Ad ogni modo, la vicenda biografica di ‘Ubayd Allah ben Qasim, per quanto molto lacunosa, prova una volta di più la vivacità e la tolleranza che, a metà del X secolo, caratterizzavano il multiculturale dominio arabo di al-Andalus: per quanto l’etnia araba fosse senz’altro quella dominante e privilegiata, il caso dell’arcivescovo di Toledo e di altri prelati mozarabi quali Walid ben Khayzuran dimostra come, per lo meno ad un livello sociale elevato, una carriera ad alto livello non fosse preclusa ad esponenti di etnie e confessioni differenti.
Nessuno scritto di ‘Ubayd Allah ben Qasim è giunto fino a noi.

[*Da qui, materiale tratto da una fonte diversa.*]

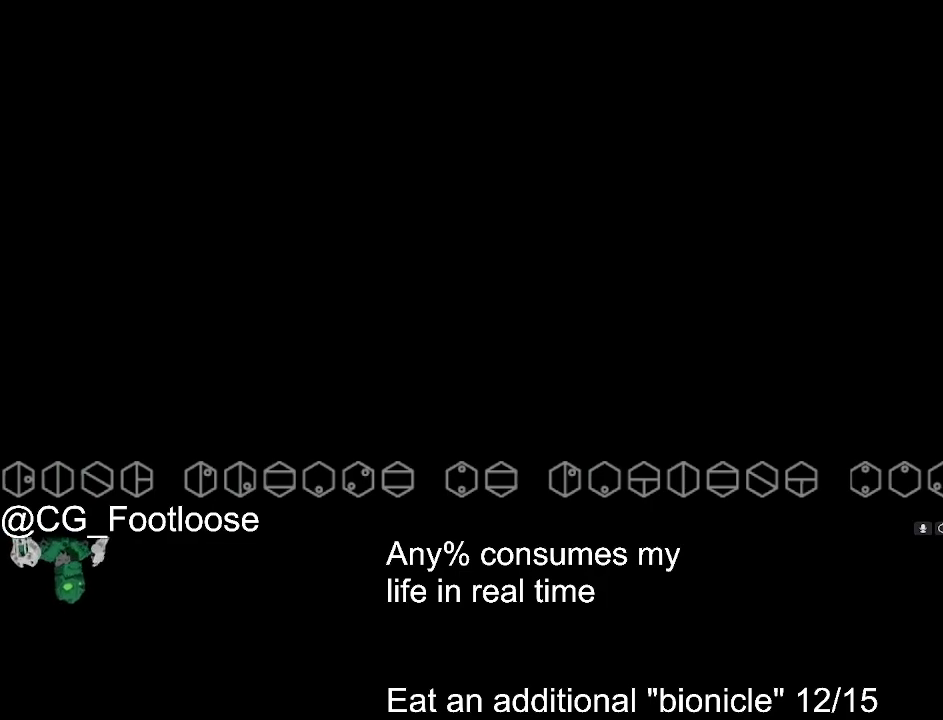
{"keys": [], "mouse": [], "events": []}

Tuttavia, nell’ambito di un dibattito storiografico, concernente la possibile attribuzione della traduzione in arabo delle Historiarum adversus paganos libri septem di Paolo Orosio all’ambiente cordovano del X secolo, Kuhayla presentò la tesi secondo cui, sulla base di riferimenti contenuti nella documentazione coeva, questa sarebbe stata elaborata sotto il regno di al-Ḥakam II. In particolare, egli ipotizza che il celebre Qasim ben Asbagh[8] (morto nel 951), presentato nel XIV secolo da Ibn Khaldun come uno degli autori della traduzione, sarebbe stato in realtà totalmente estraneo al progetto. Lo storico tunisino avrebbe infatti confuso, con un’erronea crasi, i nomi di Asbagh ben Nabil e di ‘Ubayd Allah ben Qasim con quello del famoso intellettuale. ‘Ubayd sarebbe quindi da identificarsi quale co-autore della importante opera culturale, insieme ad Asbagh ben Nabil; quest'ultimo era un mozarabo, probabilmente un religioso cristiano, che avrebbe ricoperto insieme al metropolita di Toledo incarichi presso la corte di al-Ḥakam II.

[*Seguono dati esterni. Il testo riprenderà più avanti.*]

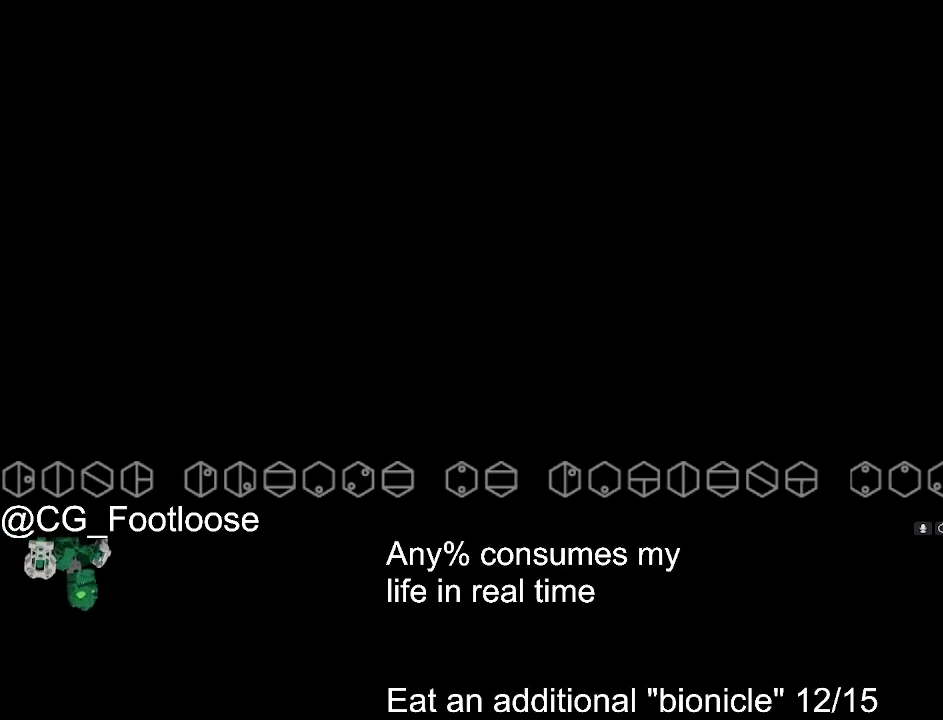
{"keys": [], "mouse": [], "events": [[350, "mouse_left", "down"], [433, "mouse_left", "up"]]}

Lo storico egiziano sostenne l’attribuzione della traduzione ai due mozarabi anche servendosi di un’analisi di stampo linguistico: per quanto ben fatta, a parer suo la resa in arabo non sarebbe stata svolta da un madrelingua, bensì da (almeno) un autore più padrone del latino (la lingua originariamente utilizzata da Paolo Orosio) che non dell’idioma del califfo[9].